Военнопленные в медико-санитарном отношении обслуживаются на одинаковых условиях с военнослужащими Красной Армии».
Отбор больных и раненых военнопленных осуществлялся уже на этапе первичного учета пленных, то есть при передаче их на приемные пункты для военнопленных. После чего их направляли в эвакуационные и специальные госпитали.

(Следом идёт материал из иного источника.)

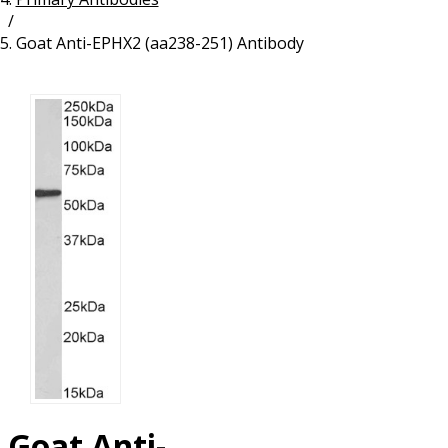
/
Resources
Proteins
Goat Anti-EPHX2 (aa238-251) Antibody
Immunizing Peptides
Goat Anti-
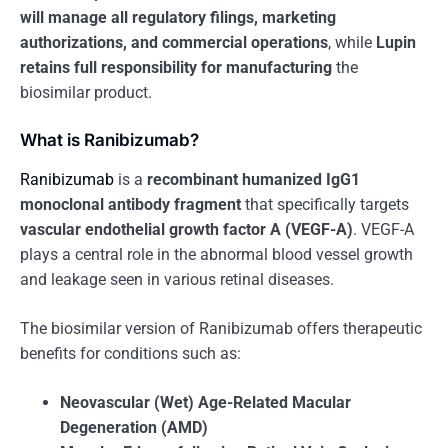
will manage all regulatory filings, marketing
authorizations, and commercial operations
, while
Lupin
retains full responsibility for manufacturing
the
biosimilar product.
What is Ranibizumab?
Ranibizumab
is a
recombinant humanized IgG1
monoclonal antibody fragment
that specifically targets
vascular endothelial growth factor A (VEGF-A)
. VEGF-A
plays a central role in the abnormal blood vessel growth
and leakage seen in various retinal diseases.
The biosimilar version of Ranibizumab offers therapeutic
benefits for conditions such as:
Neovascular (Wet) Age-Related Macular
Degeneration (AMD)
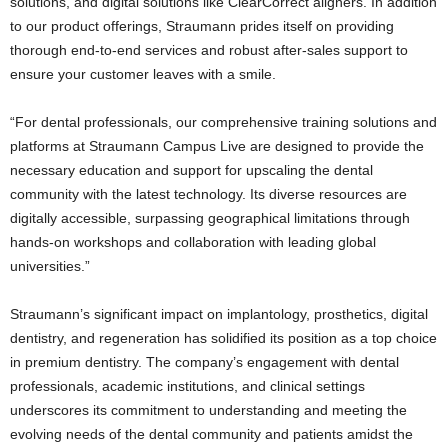
solutions, and digital solutions like ClearCorrect aligners. In addition
to our product offerings, Straumann prides itself on providing
thorough end-to-end services and robust after-sales support to
ensure your customer leaves with a smile.
“For dental professionals, our comprehensive training solutions and
platforms at Straumann Campus Live are designed to provide the
necessary education and support for upscaling the dental
community with the latest technology. Its diverse resources are
digitally accessible, surpassing geographical limitations through
hands-on workshops and collaboration with leading global
universities.”
Straumann’s significant impact on implantology, prosthetics, digital
dentistry, and regeneration has solidified its position as a top choice
in premium dentistry. The company’s engagement with dental
professionals, academic institutions, and clinical settings
underscores its commitment to understanding and meeting the
evolving needs of the dental community and patients amidst the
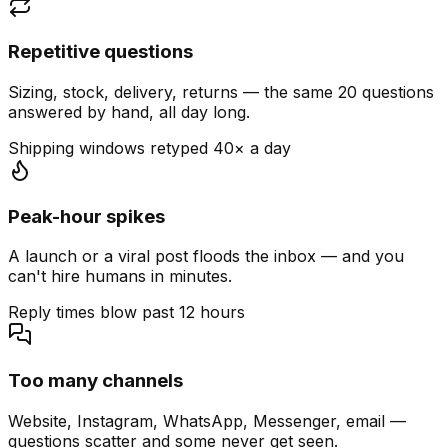
Repetitive questions
Sizing, stock, delivery, returns — the same 20 questions
answered by hand, all day long.
Shipping windows retyped 40× a day
Peak-hour spikes
A launch or a viral post floods the inbox — and you
can't hire humans in minutes.
Reply times blow past 12 hours
Too many channels
Website, Instagram, WhatsApp, Messenger, email —
questions scatter and some never get seen.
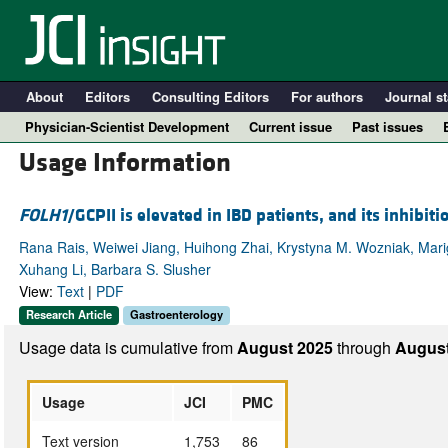
About
Editors
Consulting Editors
For authors
Journal st
Physician-Scientist Development
Current issue
Past issues
Usage Information
FOLH1
/GCPII is elevated in IBD patients, and its inhibi
Rana Rais, Weiwei Jiang, Huihong Zhai, Krystyna M. Wozniak, Marigo
Xuhang Li, Barbara S. Slusher
View:
Text
|
PDF
Research Article
Gastroenterology
Usage data is cumulative from
August 2025
through
August
A
Usage
JCI
PMC
Text version
1,753
86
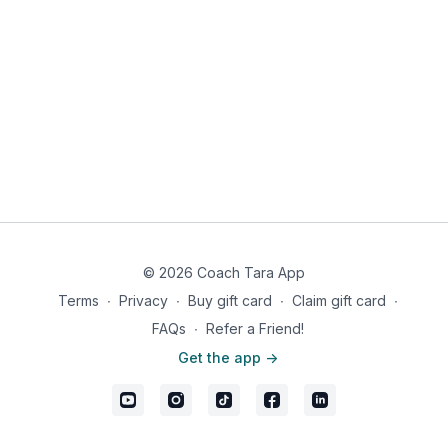
Season pork chop with real salt, pepper, and garlic powder on
each side. Grill over medium heat until desired doneness.
While pork chop is grilling, melt butter in a skillet and apples,
cinnamon, dash salt, and monk fruit sweetener. Saute until just
soft, about 5-8 minutes.
Place pork chop on plate and top with apples. Enjoy with
asparagus and baked potato topped with sour cream, and
bacon bits on the side.
670 calories, 28g fat, 50g carbs, 11g fiber, 39g net carbs, 56g
protein
© 2026 Coach Tara App
Terms
∙
Privacy
∙
Buy gift card
∙
Claim gift card
∙
FAQs
∙
Refer a Friend!
Get the app ->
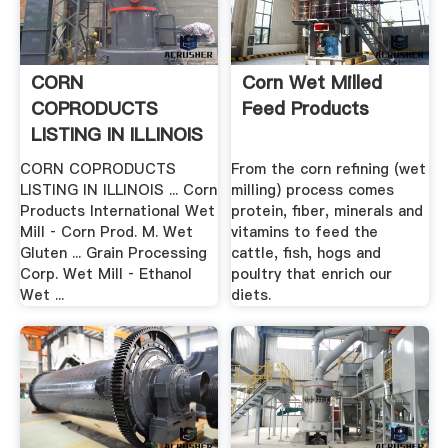
CORN
Corn Wet Milled
COPRODUCTS
Feed Products
LISTING IN ILLINOIS
CORN COPRODUCTS
From the corn refining (wet
LISTING IN ILLINOIS ... Corn
milling) process comes
Products International Wet
protein, fiber, minerals and
Mill ‐ Corn Prod. M. Wet
vitamins to feed the
Gluten ... Grain Processing
cattle, fish, hogs and
Corp. Wet Mill ‐ Ethanol
poultry that enrich our
Wet ...
diets.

Во время войны продолжения финские военнопленные содержались в следующих медицинских учреждениях на территории СССР в 1941–1944 годах:
№ № госпиталя Место дислокации 1 1440 г. Кандалакша 2 Э/г 1011 г. Ленинград, Кобоны, Ржев, Гатчина: июнь 1944 — октябрь 1945 3 1700 г. Иваново 4 Э/г 1035 ст. Мартук, Актюбинская обл., Казахстан 5 Э/г 1383 Теренсай, Оренбургская обл. 6 С/г 1773 ст. Быстряги, Кировская обл. 7 С/г 1825 г. Череповец, Вологодская обл. 8 С/г 2074 ст. Пинюг, Кировская обл. 9 735 ст. Оять, Кировская обл.(Алеховщина) 10 Сэг 2222 г. Ленинград 11 С/г 2851 г. Уста, Горьковская обл. 12 С/г 2754 г. Онега, Архангельская обл. 13 С/г 2989 п. Камешково, Ивановская обл. 14 С/г 3007 ст. Фосфоритная, Кировская обл. 15 3064 Козловка, Чувашия, ст. Тюрлема 16 С/г 3757 ст. Шумиха, Челябинская обл. 17 Э/г 3808 г. Бокситогорск, Ленинградская обл., ФППЛ № 157 18 С/г 3810 г. Боровичи, Новгородская обл., ФППЛ № 270 19 Сэг 4370 г. Рига, Латвия 20 С/г 5091 г. Череповец, Вологодская обл. 21 С/г 1631 п. Зубова-Поляна, Мордовия 22 С/г 3171 п. Рудничный, Кировская обл. 23 Э/г 1327 г. Череповец, Вологодская обл. 24 Э/г 267 Ленинградская обл. 25 Асг 257 Ленинградская обл. 26 4252 Ст. Пата 27 1054 Госпиталь лагеря для военнопленных № 84, Свердловская обл. 28 1770 г. Архангельск 29 3888 Можга, Удмуртия 30 Госпиталь № 91 Карельский фронт
В продолжение ранее разработанных нормативных документов 6 октября 1943 года начальник УПВИ НКВД СССР генерал-майор Петров после согласования с наркомом здравоохранения Митеревым, начальником Главного военно-санитарного управления Красной Армии Смирновым и начальником врачебно-санитарного управления Наркомата путей сообщения Соколовым утверждает «Инструкцию о санитарном обеспечении военнопленных и спецконтингентов при поступлении на приемные пункты и фронтовые приемно-пересыльные лагеря НКВД и при железнодорожных перевозках». В соответствии с этим документом военнопленные в целях предотвращения проникновения в лагеря разного рода инфекционных заболеваний подвергались несколько раз медицинскому осмотру и санитарной обработке: на приемном пункте (со стрижкой волос, а при большой завшивленности и остальных волосистых частей тела), во фронтовом лагере, где пленные подвергались повторному медосмотру, полной санобработке и профилактическому карантину. Карантинный период устанавливался сроком на 21 день, во время которого военнопленным делали прививки против паратифа[151], брюшного тифа, холеры, дизентерии и оспы. Отправка контингентов до полного истечения карантинного срока была категорически запрещена. Затем партии пленных этапами отправлялись в тыловые лагеря. Но на практике в большинстве случаев эти положения инструкции не соблюдались. Примером тому может служить тот же Череповецкий лагерь, в который прибывали партии военнопленных, обросшие волосами и завшивленные.